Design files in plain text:
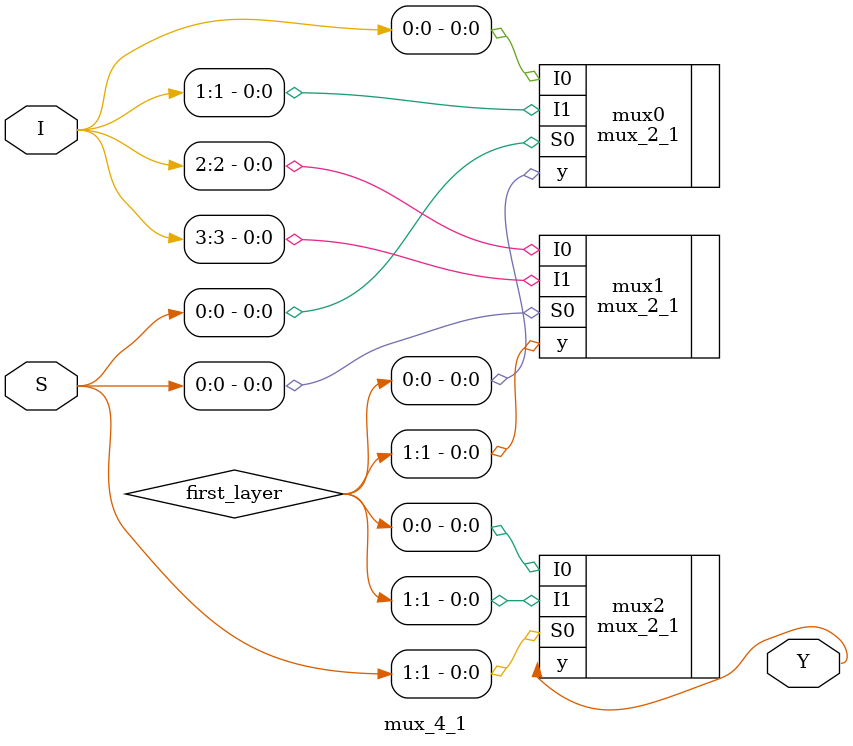
<source format=v>
`timescale 1ns / 1ps


module mux_4_1(
    input wire [3:0]I,
    input wire [1:0]S,
    output wire Y

    );
    wire [1:0]first_layer;
    mux_2_1 mux0(.I0(I[0]),.I1(I[1]),.S0(S[0]),.y(first_layer[0]));
    mux_2_1 mux1(.I0(I[2]),.I1(I[3]),.S0(S[0]),.y(first_layer[1]));
    mux_2_1 mux2(.I0(first_layer[0]),.I1(first_layer[1]),.S0(S[1]),.y(Y));
endmodule

</source>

WORK TO COMPLETE: The reply should hold only the lines running from the top of the records to the line containing "mux_2_1 mux0(.I0(I[0]),.I1(I[1]),.S0(S[0]),.y(first_layer[0]));", both included, copied exactly with no pictures.

TASK RESULT:
<source format=v>
`timescale 1ns / 1ps


module mux_4_1(
    input wire [3:0]I,
    input wire [1:0]S,
    output wire Y

    );
    wire [1:0]first_layer;
    mux_2_1 mux0(.I0(I[0]),.I1(I[1]),.S0(S[0]),.y(first_layer[0]));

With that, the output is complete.